Après une chasse aux sorcières menée contre ses opposants supposés ou non, soldée par l’instauration d’un Etat-terreur et, non satisfait d’avoir « verrouillé » les élections à venir (présidentielle de 2015), en faisant main basse sur la commission électorale indépendante (CEI), avait-il encore besoin de s’accommoder de copinage politique avec l’octogénaire président du PDCI, Henri Konan Bédié? C’est pourtant le cas.

Henri Konan Bédié vient de renoncer à mener son parti à la conquête du pouvoir en 2015, en appelant, que dis-je, en intimant l’ordre à celui-ci de soutenir la candidature unique d’Alassane Dramane Ouattara : « Je donne des orientations fermes pour soutenir ta candidature à l’élection présidentielle prochaineJe demande à toutes les structures du Parti démocratique de Côte d’Ivoire et des partis composants, le Rassemblement des houphouëtistes pour la démocratie et la paix, de se mettre en mouvement pour faire aboutir ce projet. Tu seras ainsi le candidat unique de ces partis politiques pour l’élection présidentielle». Henri Konan Bédié vient ainsi de fouler au pied les résolutions du dernier congrès, instance suprême du PDCI qui recommandait que le parti ait son propre candidat, à savoir un « militant actif » qui sera désigné à la prochaine convention, au grand dam que quelques militants qui, hormis le jeune député Kouadio Konan Bertin dit KKB, n’ont pas le l’audace d’exprimer ouvertement leur désaccord.

Hélas, le PDCI n’est pas le FPI, parti politique fondée par Laurent Gbagbo.  Nous avons été témoins des débats parfois très houleux qui ont secoué le parti à la rose, menaçant de le faire éclater et disparaitre. On se souvient même que l’on a failli en venir aux mains lors des échanges entre militants. Affi n’guessan le président du FPI, dont certaines décisions ont été contestées par des militants a été mis en minorité par ceux-ci, au sortir d’une réunion du comité central de son propre parti, et n’eut d’autre choix que de se plier à la loi de la majorité.
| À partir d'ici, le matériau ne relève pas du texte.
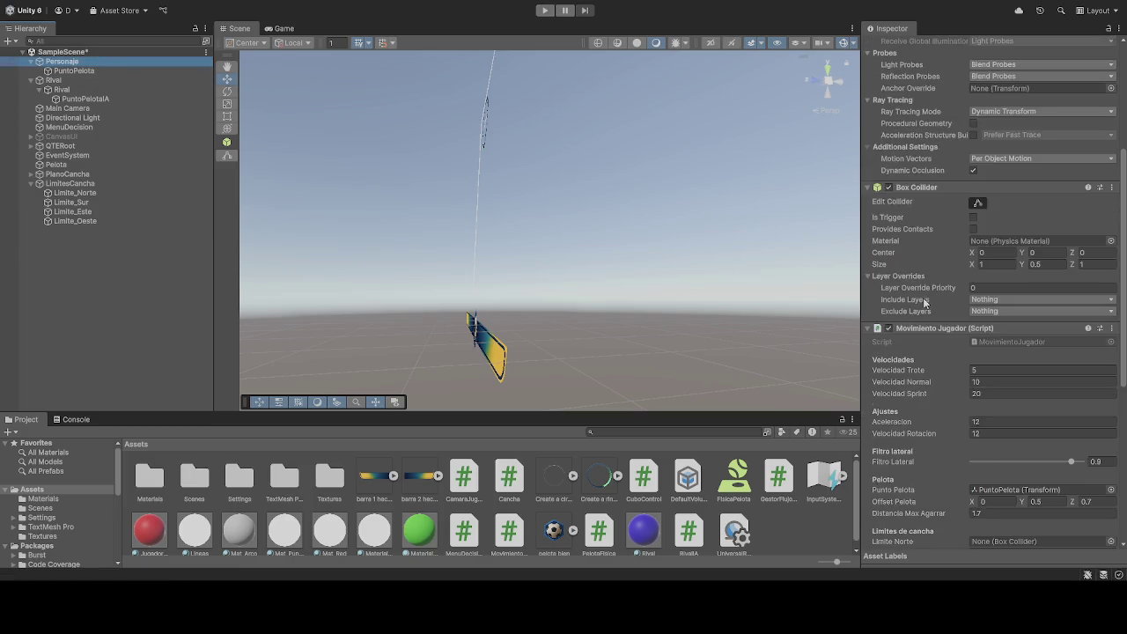
pyautogui.scroll(-5, 925, 302)
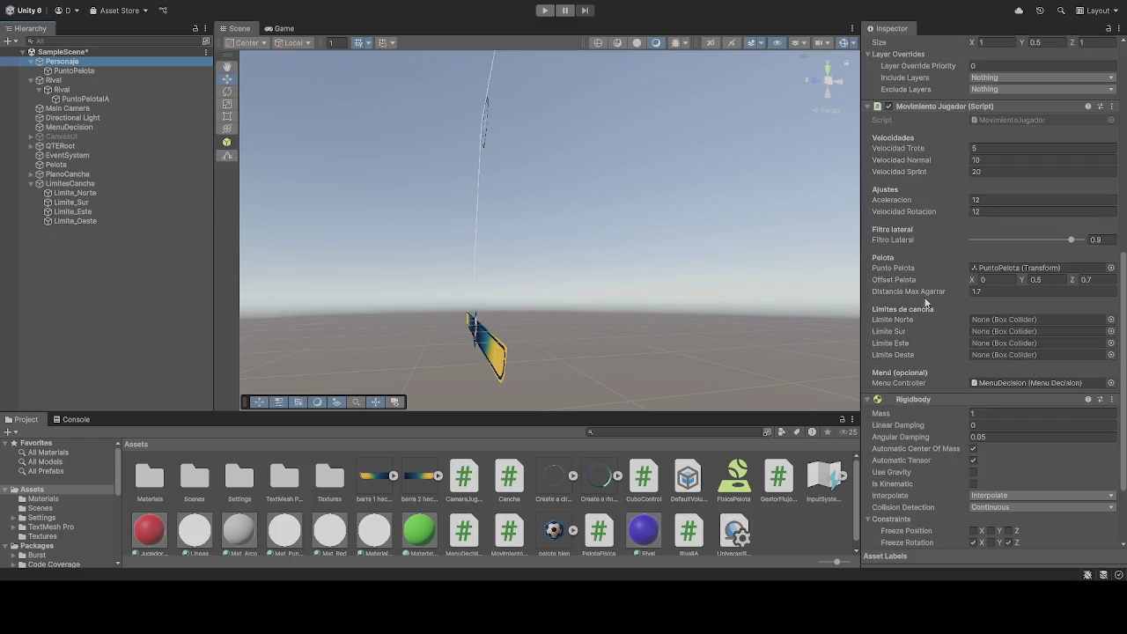
pyautogui.scroll(-1, 926, 302)
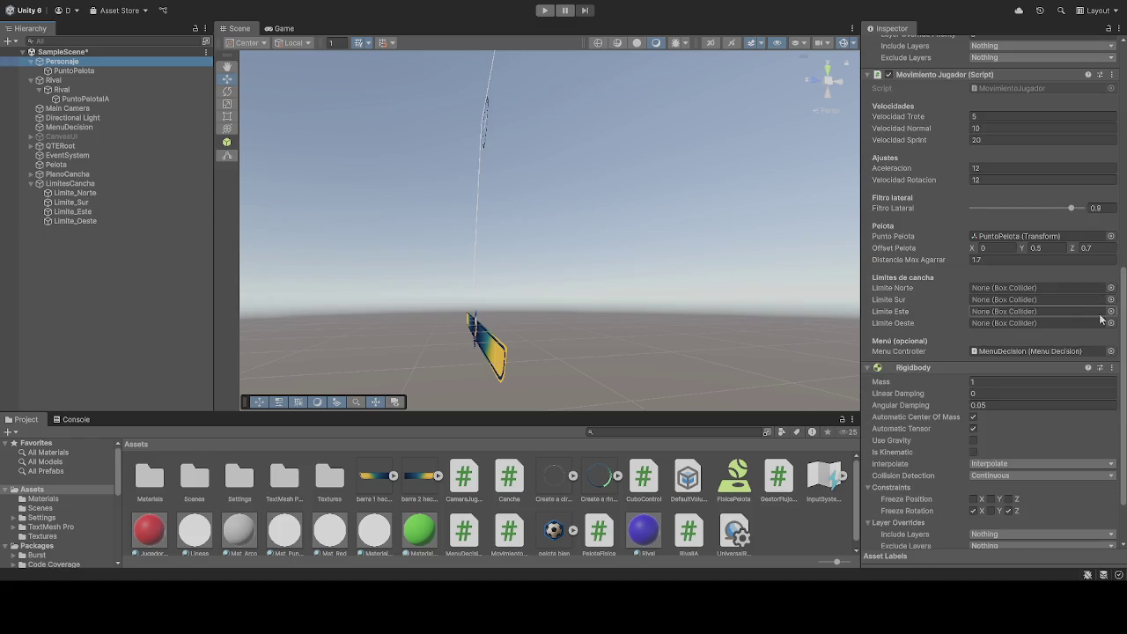
pyautogui.scroll(-2, 929, 343)
pyautogui.scroll(3, 929, 343)
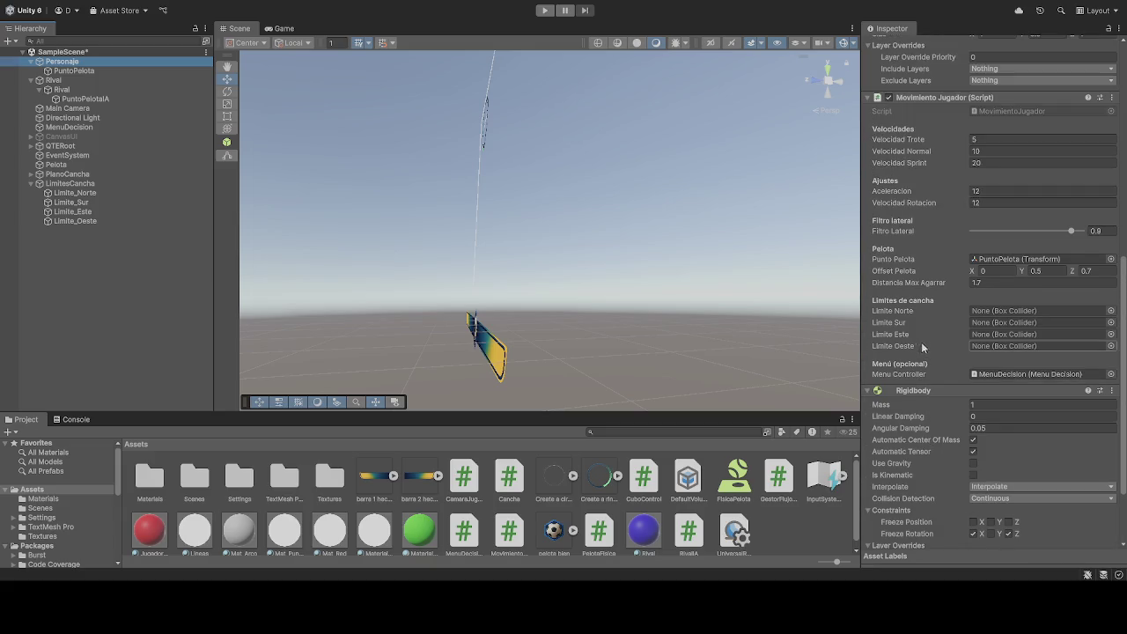
pyautogui.moveTo(127, 192); pyautogui.dragTo(995, 315)
pyautogui.moveTo(88, 202)
pyautogui.mouseDown()
pyautogui.moveTo(256, 214)
pyautogui.moveTo(1012, 326)
pyautogui.mouseUp()
pyautogui.moveTo(119, 213)
pyautogui.mouseDown()
pyautogui.moveTo(1017, 348)
pyautogui.moveTo(1013, 335)
pyautogui.mouseUp()
pyautogui.moveTo(125, 222)
pyautogui.mouseDown()
pyautogui.moveTo(881, 322)
pyautogui.moveTo(1013, 354)
pyautogui.mouseUp()
pyautogui.click(545, 11)
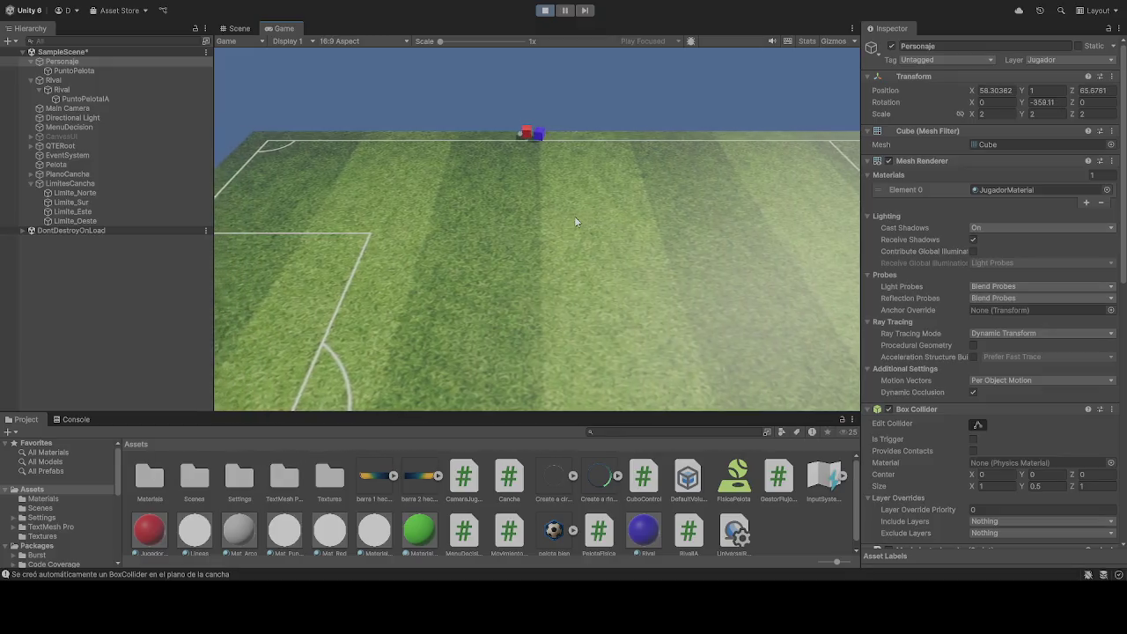
# Step: Drive the player cube around the pitch, then stop and review Movimiento Jugador speeds
pyautogui.press('s')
Aujourd’hui, la tempête semble bien passée au FPI. Tous (anti et pro-Affi) souhaitent à présent regarder dans la même direction et mener un même combat : la libération de Laurent Gbagbo, désir cher à tous les militants et sympathisants de ce parti.

Si au FPI, la base a su imposer à son président, sa vision des choses, ce n’est pas le cas au PDCI, où les volontés de Konan Bédié valent à eux seules des résolutions d’un congrès. «Si je vois rouge et que le président Bédié me dit c’est blanc, je dirais c’est blanc!», affirme, sans gêne, Kobenan Kouassi Adjoumani, porte-parole du PDCI-RDA, comme pour traduire l’état d’esprit qui prévaut au PDCI-RDA.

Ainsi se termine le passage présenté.